Records from a collection
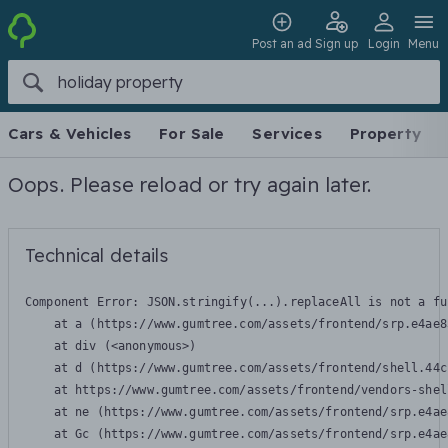
Post an ad
Sign up
Login
Menu
Cars & Vehicles
For Sale
Services
Property
Oops. Please reload or try again later.
Technical details
Component Error: 
JSON.stringify(...).replaceAll is not a fu
    at a (https://www.gumtree.com/assets/frontend/srp.e4ae8
    at div (<anonymous>)

    at d (https://www.gumtree.com/assets/frontend/shell.44c
    at https://www.gumtree.com/assets/frontend/vendors-shel
    at ne (https://www.gumtree.com/assets/frontend/srp.e4ae
    at Gc (https://www.gumtree.com/assets/frontend/srp.e4ae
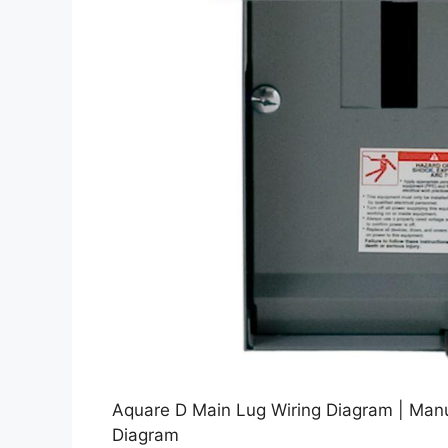
Aquare D Main Lug Wiring Diagram | Man
Diagram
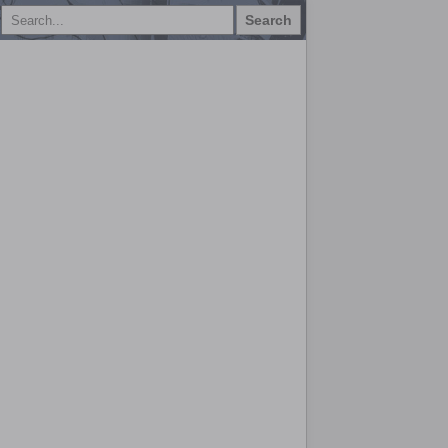
Search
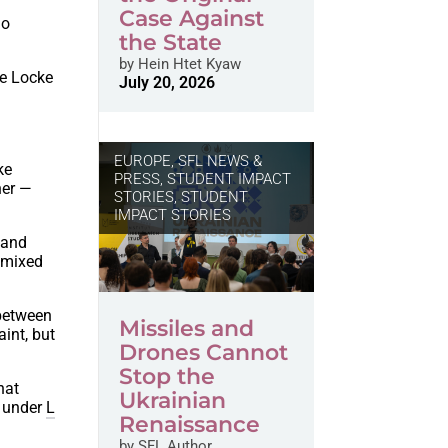
Case Against
ho
the State
by
Hein Htet Kyaw
le Locke
July 20, 2026
EUROPE
,
SFL NEWS &
ke
PRESS, STUDENT IMPACT
her —
STORIES
,
STUDENT
IMPACT STORIES
 and
s mixed
 between
Missiles and
int, but
Drones Cannot
Stop the
hat
Ukrainian
, under
L
Renaissance
by
SFL Author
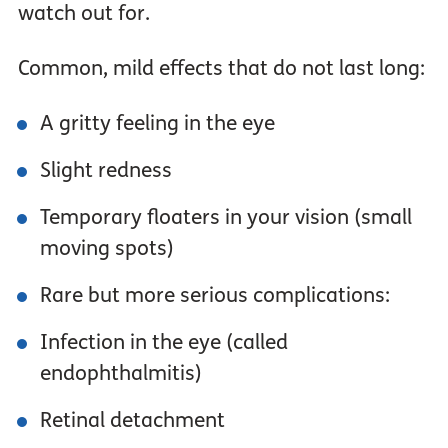
watch out for.
Common, mild effects that do not last long:
A gritty feeling in the eye
Slight redness
Temporary floaters in your vision (small
moving spots)
Rare but more serious complications:
Infection in the eye (called
endophthalmitis)
Retinal detachment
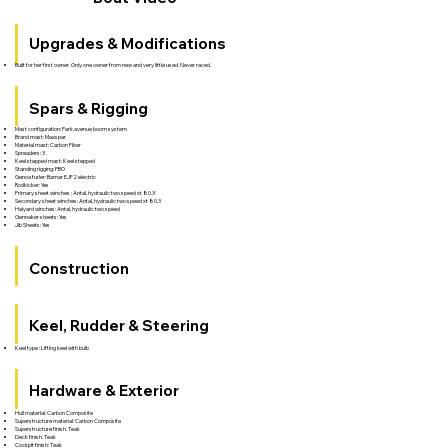
Upgrades & Modifications
Built for her first owner. Only one owner from new and very little used. Never raced.
Spars & Rigging
Mast configuration: Park avenue boom system
Brand mast: Maxspar
Material mast: Carbon Fiber
Spreaders: 3
Keel stepped mast: Keel stepped
Standing rigging: PBO
Genoa furler: Bamar EJF2 electric
Rodkicker: Yes
Primary sheet winches : Antal, hydraulic two speed xt 80.3
Secondary sheet winches: Antal, hydraulic two speed xt 80.3
Halyard winches: Antal, hydraulic two speed
Gennaker sheets: Yes
Jib Sheets: Yes
Construction
Keel, Rudder & Steering
Keel type : Lifting keel with bulb
Hardware & Exterior
Hull material: Carbon Composite
Superstructure material: Carbon Composite
Superstructure finish: Teak
Deck finish: Teak
Cockpit finish: Teak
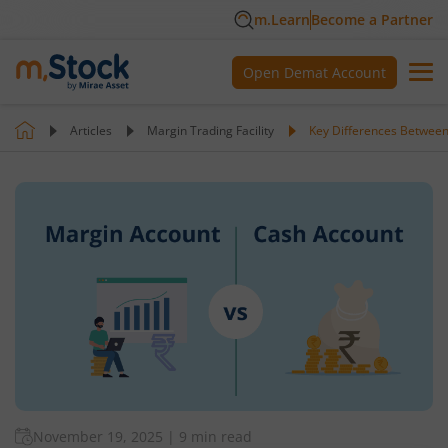
m.Learn
Become a Partner
Open Demat Account
Articles
Margin Trading Facility
Key Differences Betwee
November 19, 2025
|
9 min read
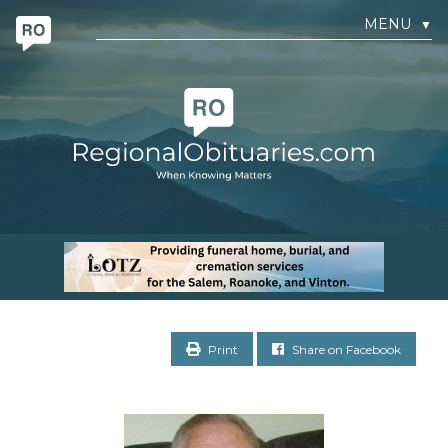
MENU
▼
Print
Share on Facebook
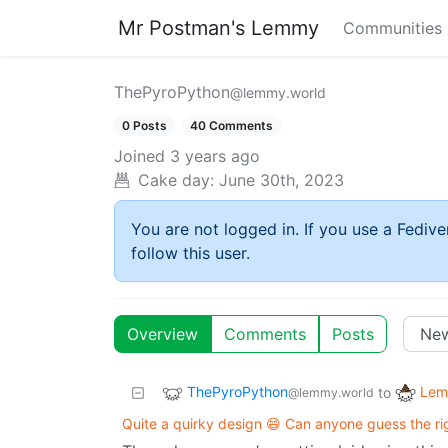
Mr Postman's Lemmy
Communities
ThePyroPython
@lemmy.world
0 Posts
40 Comments
Joined
3 years ago
Cake day:
June 30th, 2023
You are not logged in. If you use a Fedive
follow this user.
Overview
Comments
Posts
ThePyroPython
Lem
to
@lemmy.world
Quite a quirky design 😄 Can anyone guess the ri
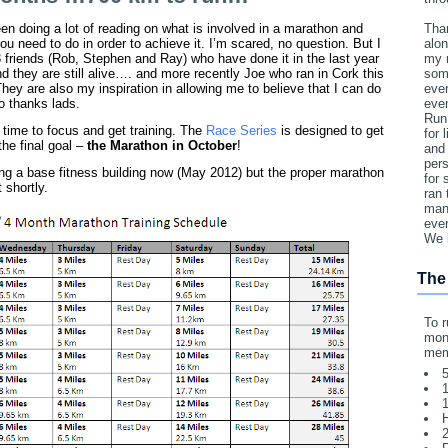
een doing a lot of reading on what is involved in a marathon and
Tha
ou need to do in order to achieve it. I’m scared, no question. But I
alon
 friends (Rob, Stephen and Ray) who have done it in the last year
my 
nd they are still alive…. and more recently Joe who ran in Cork this
som
They are also my inspiration in allowing me to believe that I can do
ever
so thanks lads.
eve
Run
s time to focus and get training. The
Race Series
is designed to get
for 
he final goal –
the Marathon in October
!
and 
pers
ing a base fitness building now (May 2012) but the proper marathon
for
t shortly.
ran 
man 
ever
We 
The
To r
mone
mem
5
1
1
2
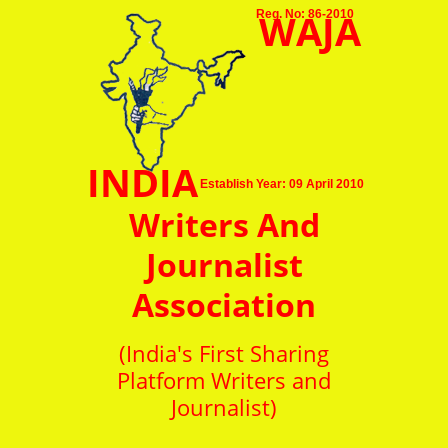
WAJA
Reg. No: 86-2010
INDIA
Establish Year: 09 April 2010
Writers And
Journalist
Association
(India's First Sharing
Platform Writers and
Journalist)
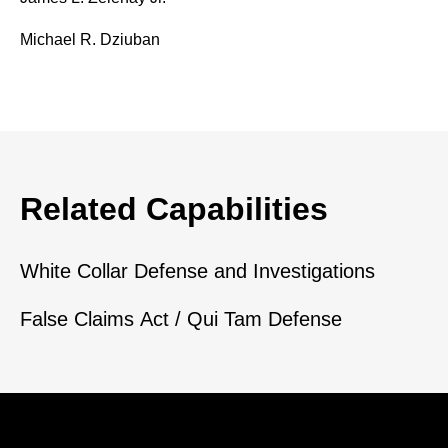
Michael R. Dziuban
Related Capabilities
White Collar Defense and Investigations
False Claims Act / Qui Tam Defense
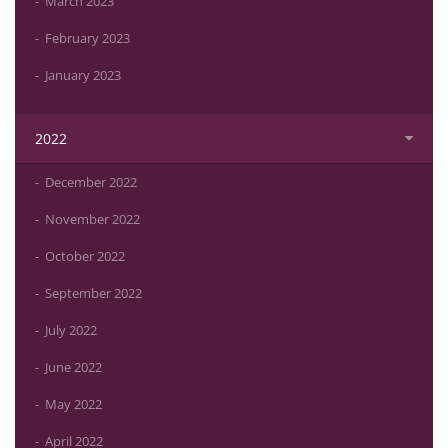
March 2023
February 2023
January 2023
2022
December 2022
November 2022
October 2022
September 2022
July 2022
June 2022
May 2022
April 2022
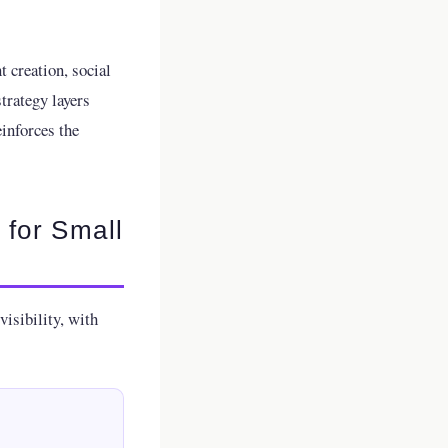
t creation, social
trategy layers
inforces the
 for Small
isibility, with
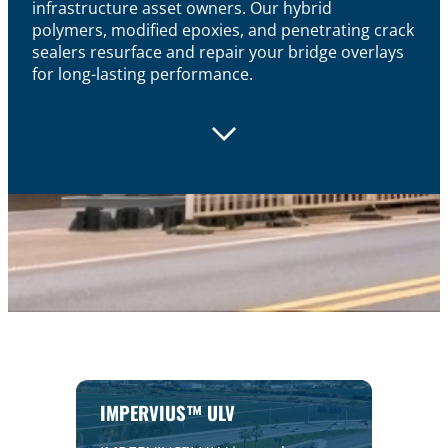
infrastructure asset owners. Our hybrid
polymers,
modified
epoxies, and penetrating crack
sealers resurface and repair your bridge overlays
for long-lasting performance.
IMPERVIUS™ ULV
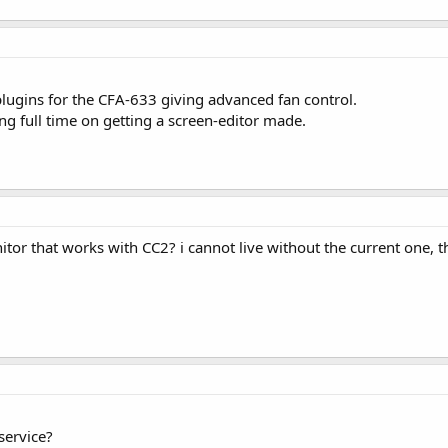
lugins for the CFA-633 giving advanced fan control.
ing full time on getting a screen-editor made.
tor that works with CC2? i cannot live without the current one, tha
service?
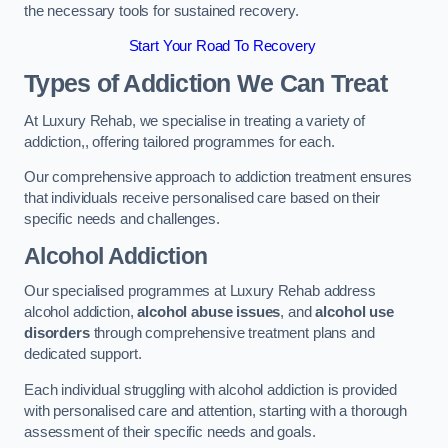
the necessary tools for sustained recovery.
Start Your Road To Recovery
Types of Addiction We Can Treat
At Luxury Rehab, we specialise in treating a variety of
addiction,, offering tailored programmes for each.
Our comprehensive approach to addiction treatment ensures
that individuals receive personalised care based on their
specific needs and challenges.
Alcohol Addiction
Our specialised programmes at Luxury Rehab address
alcohol addiction,
alcohol abuse issues
, and
alcohol use
disorders
through comprehensive treatment plans and
dedicated support.
Each individual struggling with alcohol addiction is provided
with personalised care and attention, starting with a thorough
assessment of their specific needs and goals.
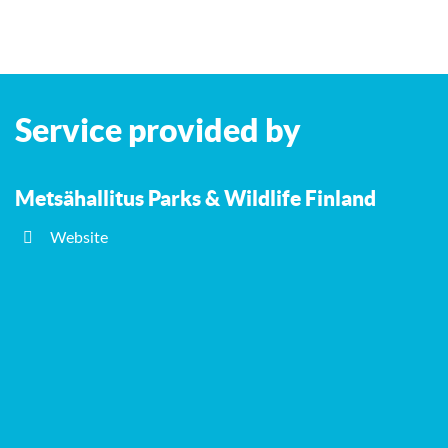
Service provided by
Metsähallitus Parks & Wildlife Finland
Website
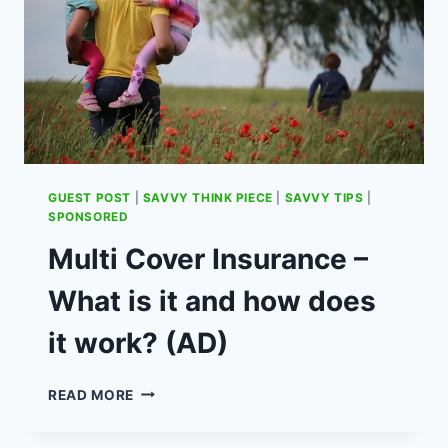
GUEST POST
|
SAVVY THINK PIECE
|
SAVVY TIPS
|
SPONSORED
Multi Cover Insurance –
What is it and how does
it work? (AD)
MULTI
READ MORE
COVER
INSURANCE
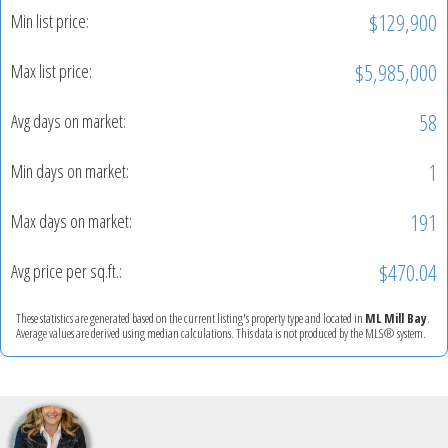
$129,900
Min list price:
$5,985,000
Max list price:
58
Avg days on market:
1
Min days on market:
191
Max days on market:
$470.04
Avg price per sq.ft.:
These statistics are generated based on the current listing's property type and located in
ML Mill Bay
.
Average values are derived using median calculations. This data is not produced by the MLS® system.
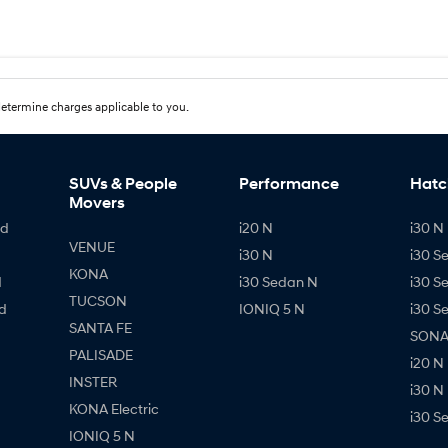
etermine charges applicable to you.
SUVs & People
Performance
Hatc
Movers
id
i20 N
i30 N 
VENUE
i30 N
i30 S
KONA
d
i30 Sedan N
i30 S
TUCSON
d
IONIQ 5 N
i30 S
SANTA FE
SONAT
PALISADE
i20 N
INSTER
i30 N
KONA Electric
i30 S
IONIQ 5 N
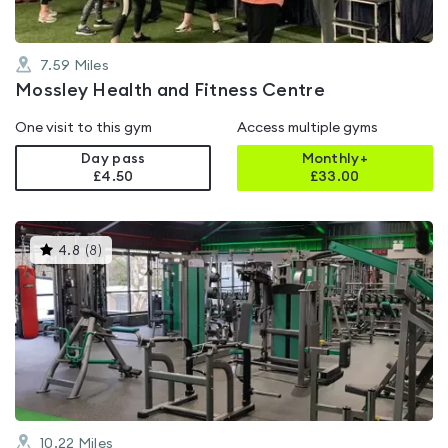
7.59
Miles
Mossley Health and Fitness Centre
One visit to this gym
Access multiple gyms
Day pass
Monthly+
£4.50
£
33.00
This
4.8
(
8
)
gyms
is
rated
4.8
out
of
5
10.22
Miles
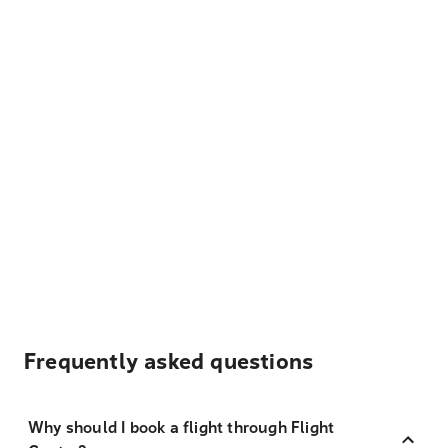
Frequently asked questions
Why should I book a flight through Flight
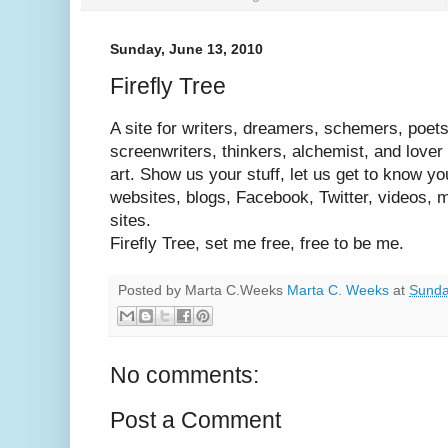
Sunday, June 13, 2010
Firefly Tree
A site for writers, dreamers, schemers, poet
screenwriters, thinkers, alchemist, and lover 
art. Show us your stuff, let us get to know you
websites, blogs, Facebook, Twitter, videos, mu
sites.
Firefly Tree, set me free, free to be me.
Posted by Marta C.Weeks
Marta C. Weeks
at
Sunda
No comments:
Post a Comment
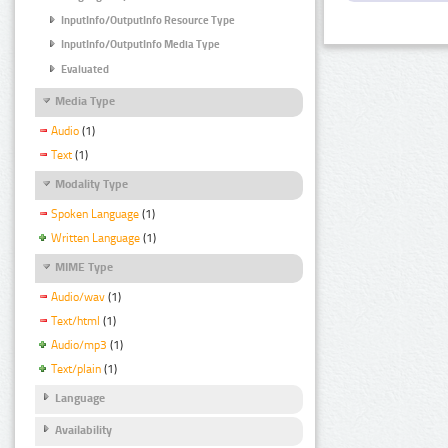
InputInfo/OutputInfo Resource Type
InputInfo/OutputInfo Media Type
Evaluated
Media Type
Audio
(1)
Text
(1)
Modality Type
Spoken Language
(1)
Written Language
(1)
MIME Type
Audio/wav
(1)
Text/html
(1)
Audio/mp3
(1)
Text/plain
(1)
Language
Availability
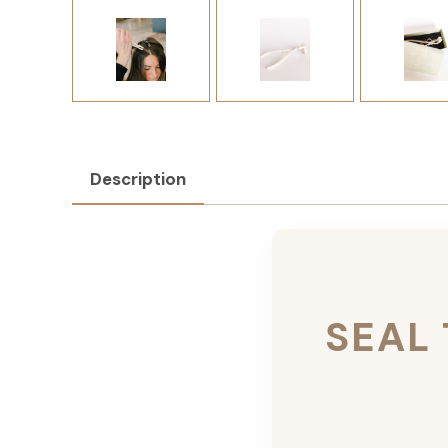
Description
SEAL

* Job: Rewrite the stretch of rows from the line containing "Sunday, June 13, 2010" through the end of the records as a Markdown table with the columns Row and Line, numbering each line and leaving out blank lines and the pictures.

* Answer to the problem:
| Row | Line |
|---|---|
| 1 | Sunday, June 13, 2010 |
| 2 | Firefly Tree |
| 3 | A site for writers, dreamers, schemers, poet |
| 4 | screenwriters, thinkers, alchemist, and lover  |
| 5 | art. Show us your stuff, let us get to know you |
| 6 | websites, blogs, Facebook, Twitter, videos, mu |
| 7 | sites. |
| 8 | Firefly Tree, set me free, free to be me. |
| 9 | Posted by Marta C.Weeks |
| 10 | Marta C. Weeks |
| 11 | at |
| 12 | Sunda |
| 13 | No comments: |
| 14 | Post a Comment |
| 15 | InputInfo/OutputInfo Resource Type |
| 16 | InputInfo/OutputInfo Media Type |
| 17 | Evaluated |
| 18 | Media Type |
| 19 | Audio |
| 20 | (1) |
| 21 | Text |
| 22 | (1) |
| 23 | Modality Type |
| 24 | Spoken Language |
| 25 | (1) |
| 26 | Written Language |
| 27 | (1) |
| 28 | MIME Type |
| 29 | Audio/wav |
| 30 | (1) |
| 31 | Text/html |
| 32 | (1) |
| 33 | Audio/mp3 |
| 34 | (1) |
| 35 | Text/plain |
| 36 | (1) |
| 37 | Language |
| 38 | Availability |
| 39 | Description |
| 40 | SEAL |